77 N.Y.2d 630, 571 N.E.2d 704

In the Matter of DANIEL J., an Infant, by His Mother and
Natural Guardian, ANN MARY J., Respondent,
v.
NEW YORK CITY HEALTH AND HOSPITALS CORPORATION, Appellant.

Court of Appeals of New York.

April 30, 1991.

Page 397

        [77 N.Y.2d 631] [571 N.E.2d 705] Victor A. Kovner, Corp. Counsel (Ellen B. Fishman and Stephen J. McGrath, New York City, of counsel), for appellant.

        David Jaroslawicz, New York City, Seymour Berger, Brooklyn, N.Y., and Richard L. Goldberg, San Francisco, Cal., for respondent.

        [77 N.Y.2d 632] Marvin Wexler and Mark Platt, New York City, for FOJP Service Corp., amicus curiae.

OPINION OF THE COURT

        SIMONS, Judge.

        Petitioner instituted this proceeding on behalf of an infant allegedly injured as a result of the inadequate diagnosis and treatment by respondent hospital. The issue is whether the [77 N.Y.2d 633] maximum 10-year extension of the Statute of Limitations afforded to infants by CPLR 208 runs from the initial negligent act or from the end of any period of subsequent continuous treatment.

        On November 17, 1978 petitioner Ann Mary J. gave birth to Daniel J. at Cumberland Hospital, an institution operated by respondent New York City Health and Hospitals Corporation. On December 4, 1978 Daniel underwent emergency surgery there to correct a strangulated hernia. After two follow-up visits to the hospital's out-patient clinic in December 1978, Daniel was readmitted with a diagnosis of inguinal hernia and undescended left testis. Additional surgery was performed, followed by continued treatment at the hospital for the next three months. Daniel presently does not have either testicle and will require lifelong hormonal treatment.

To do =>
• 1. Retype the court opinion from "David Jaroslawicz, New" to "subsequent continuous treatment.".
• 2. In the court opinion, at which hospital was Daniel J. born?
The material has no connection to the court opinion.

(Stored data)
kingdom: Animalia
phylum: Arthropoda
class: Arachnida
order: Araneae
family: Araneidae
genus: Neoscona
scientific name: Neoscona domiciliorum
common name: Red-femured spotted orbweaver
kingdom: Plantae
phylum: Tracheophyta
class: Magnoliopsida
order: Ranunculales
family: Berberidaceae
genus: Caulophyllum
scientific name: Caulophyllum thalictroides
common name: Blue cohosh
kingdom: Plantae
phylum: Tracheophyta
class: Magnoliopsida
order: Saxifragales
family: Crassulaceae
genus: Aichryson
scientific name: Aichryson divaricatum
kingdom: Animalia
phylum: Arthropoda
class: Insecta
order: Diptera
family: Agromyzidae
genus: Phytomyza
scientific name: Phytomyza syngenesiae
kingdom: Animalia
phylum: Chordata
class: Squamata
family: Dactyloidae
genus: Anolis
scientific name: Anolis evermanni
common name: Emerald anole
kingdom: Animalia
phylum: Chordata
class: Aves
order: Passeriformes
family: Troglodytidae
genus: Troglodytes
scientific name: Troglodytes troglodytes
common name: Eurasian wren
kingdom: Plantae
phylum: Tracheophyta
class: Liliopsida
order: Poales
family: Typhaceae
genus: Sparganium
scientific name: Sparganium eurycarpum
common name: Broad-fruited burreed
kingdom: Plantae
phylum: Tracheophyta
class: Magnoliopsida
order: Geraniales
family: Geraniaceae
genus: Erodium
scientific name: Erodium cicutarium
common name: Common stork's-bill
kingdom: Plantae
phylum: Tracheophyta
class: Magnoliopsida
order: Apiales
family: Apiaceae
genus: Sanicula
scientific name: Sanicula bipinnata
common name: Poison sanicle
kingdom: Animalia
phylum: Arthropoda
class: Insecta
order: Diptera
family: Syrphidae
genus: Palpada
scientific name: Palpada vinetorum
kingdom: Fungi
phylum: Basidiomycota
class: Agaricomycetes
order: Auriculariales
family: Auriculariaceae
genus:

Results for the exercise =>
• 1.
David Jaroslawicz, New York City, Seymour Berger, Brooklyn, N.Y., and Richard L. Goldberg, San Francisco, Cal., for respondent.

        [77 N.Y.2d 632] Marvin Wexler and Mark Platt, New York City, for FOJP Service Corp., amicus curiae.

OPINION OF THE COURT

        SIMONS, Judge.

        Petitioner instituted this proceeding on behalf of an infant allegedly injured as a result of the inadequate diagnosis and treatment by respondent hospital. The issue is whether the [77 N.Y.2d 633] maximum 10-year extension of the Statute of Limitations afforded to infants by CPLR 208 runs from the initial negligent act or from the end of any period of subsequent continuous treatment.

• 2. Cumberland Hospital